Stichentscheid: Knappe Mehrheit für umstrittene Anpassungen und Ergänzungen

Die Annahme der Vorlage für das revidierte DSG mit diesen Anpassungen und Ergänzungen war in der Kommission umstritten. Die Annahme erfolgte äussert knapp mit 9 zu 9 Stimmen bei 7 Enthalten und Stichentscheid des Präsidenten.

Die Schweiz übernimmt für ihr revidiertes DSG weiterhin nicht die DSGVO, nähert sich der DSGVO aber weiter an. Leider wurde die Chance verpasst, aus den ersten praktischen Erfahrungen mit der DSGVO zu lernen, zum Beispiel mit Blick auf die bürokratischen und nicht zielführenden Verzeichnisse der Bearbeitungstätigkeiten.

Mit den Anpassungen und Ergänzungen ist für zusätzlichen Zündstoff in den Beratungen im Nationalrat gesorgt:

Die Streichung von «Daten über Sozialhilfemassnahmen» aus der Liste der besonders schützenswerten Personendaten zum Beispiel werden die linken Parteien nicht hinnehmen wollen, zumal diese Streichung einen Rückschritt gegenüber dem heutigen Art. 3 lit. c Ziff. 3 DSG darstellt.
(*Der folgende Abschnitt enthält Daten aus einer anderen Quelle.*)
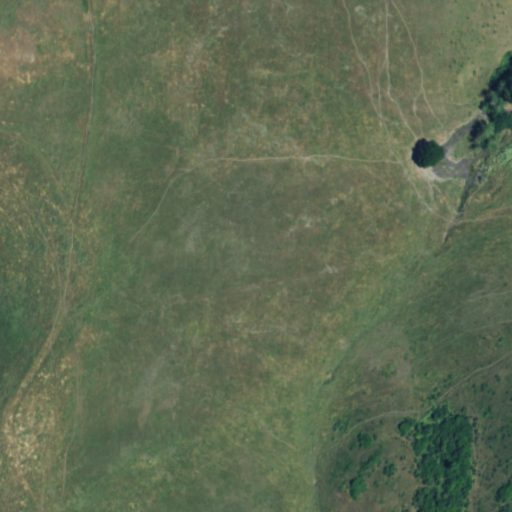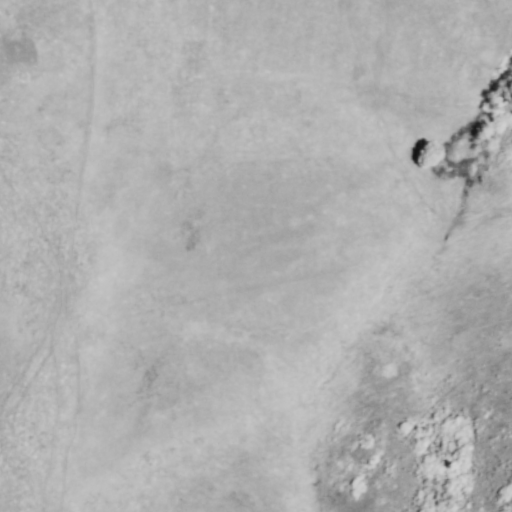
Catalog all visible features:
road: (57, 318)
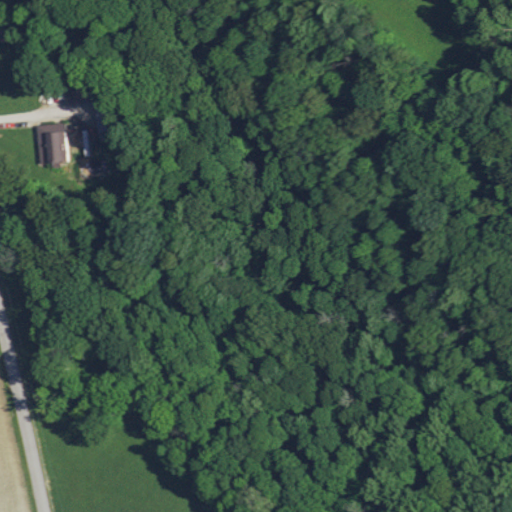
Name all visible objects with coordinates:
building: (103, 113)
road: (33, 117)
building: (51, 142)
road: (21, 416)
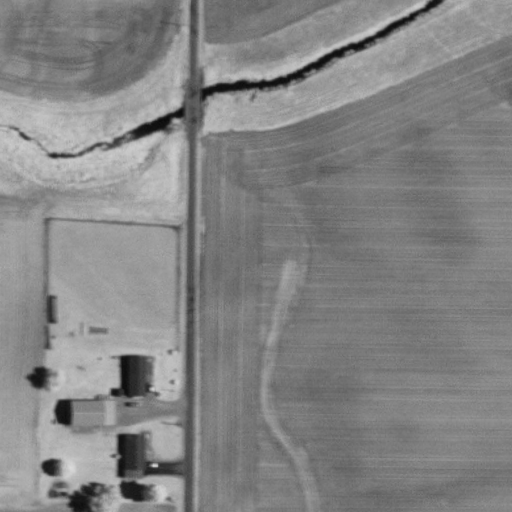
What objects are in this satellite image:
road: (190, 256)
building: (133, 375)
building: (83, 412)
building: (108, 412)
building: (131, 455)
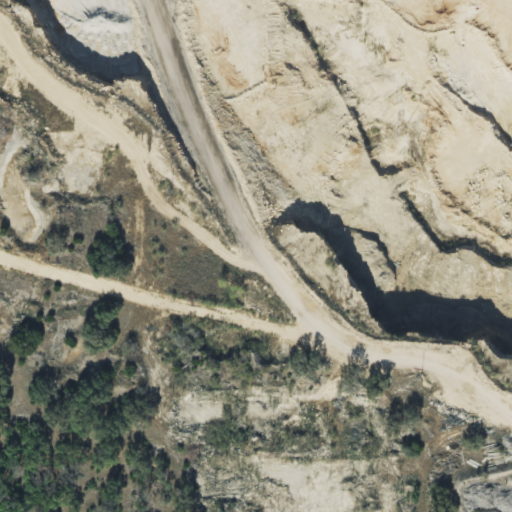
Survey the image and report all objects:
quarry: (319, 175)
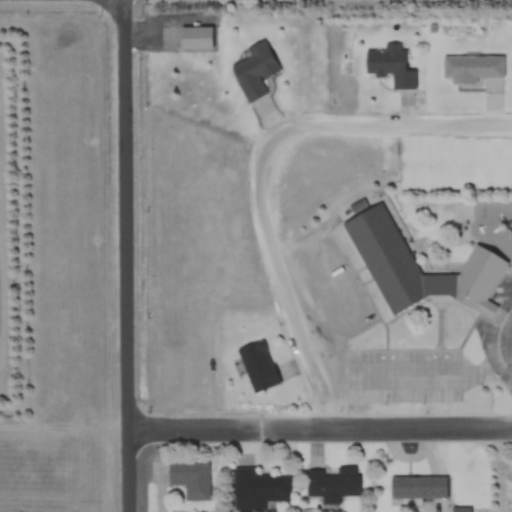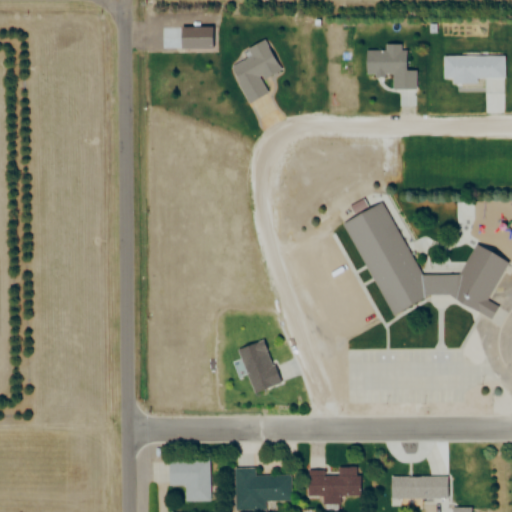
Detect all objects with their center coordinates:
building: (389, 67)
road: (266, 170)
road: (129, 255)
building: (419, 268)
building: (258, 366)
road: (322, 429)
building: (190, 479)
building: (332, 485)
building: (418, 488)
building: (257, 490)
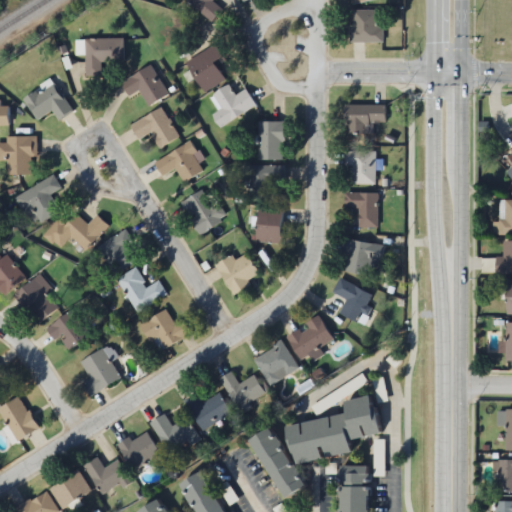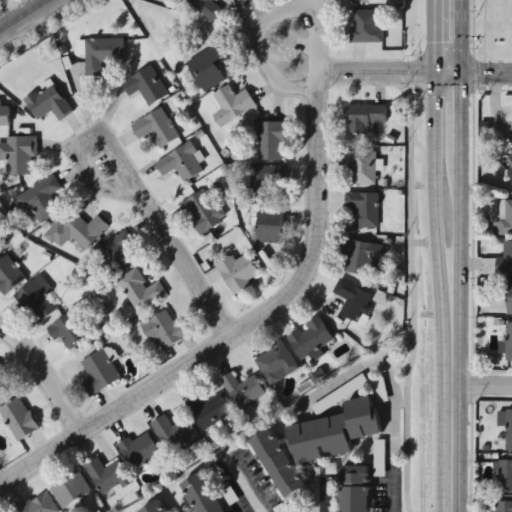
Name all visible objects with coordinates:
building: (246, 1)
building: (358, 1)
building: (207, 8)
railway: (21, 13)
road: (264, 21)
building: (366, 26)
building: (102, 54)
building: (208, 68)
road: (381, 71)
traffic signals: (445, 73)
road: (478, 73)
building: (146, 85)
building: (48, 102)
building: (231, 105)
building: (5, 115)
building: (364, 117)
building: (157, 128)
building: (271, 140)
building: (20, 154)
road: (133, 156)
building: (181, 164)
building: (361, 166)
road: (88, 167)
building: (510, 171)
building: (264, 181)
building: (41, 199)
building: (364, 208)
building: (203, 211)
building: (504, 220)
building: (271, 225)
building: (77, 231)
building: (0, 239)
building: (119, 252)
road: (447, 256)
building: (365, 257)
building: (507, 257)
road: (188, 264)
building: (239, 272)
building: (10, 275)
building: (141, 290)
building: (508, 298)
building: (352, 299)
building: (38, 300)
road: (241, 326)
building: (165, 329)
building: (69, 331)
building: (312, 342)
building: (507, 344)
building: (276, 363)
building: (100, 372)
building: (0, 375)
road: (389, 378)
road: (42, 381)
building: (243, 389)
road: (481, 390)
building: (208, 410)
building: (19, 419)
building: (337, 419)
building: (508, 430)
building: (337, 431)
building: (175, 432)
building: (140, 450)
building: (280, 453)
building: (280, 463)
building: (356, 474)
building: (503, 474)
building: (107, 475)
road: (240, 481)
building: (355, 486)
building: (208, 489)
building: (71, 490)
building: (204, 494)
road: (312, 497)
building: (357, 499)
building: (159, 503)
building: (39, 505)
building: (503, 506)
building: (157, 507)
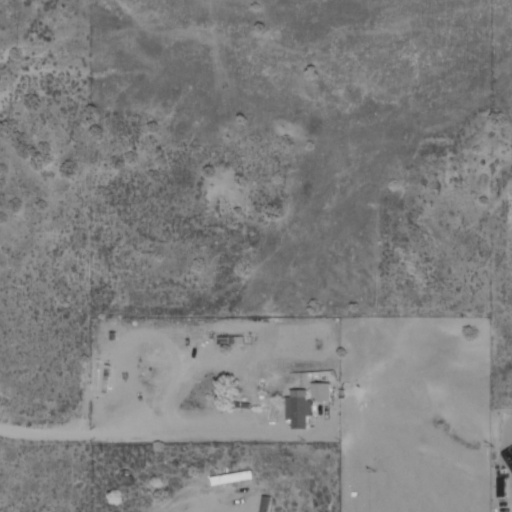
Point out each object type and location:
building: (301, 403)
road: (164, 435)
building: (507, 456)
building: (121, 477)
building: (228, 478)
road: (480, 494)
building: (262, 504)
Umgekehrt werden sich rechte Parteien voraussichtlich gegen das Recht auf Datenübertragbarkeit zur Wehr setzen und versuchen, die DSGV-Revision auf das notwendige Minimum für den benötigten Angemessenheitsbeschluss der EU-Kommission zu beschränken.

(Via @smetille.)

Bild: Pixabay / cocoparisienne, Public Domain-ähnlich.

5 Kommentare

  1. Ich finde die Sache mit dem Datenschutz-Vertreter in der Schweiz interessant. Das könnte sich allerdings durchaus als Eigentor herausstellen, da aufgrund der Grösse der Schweiz es einfacher sein dürfte, keine Dienste mehr in der Schweiz anzubieten als der ganze Aufwand mit dem Datenschutz-Vertreter.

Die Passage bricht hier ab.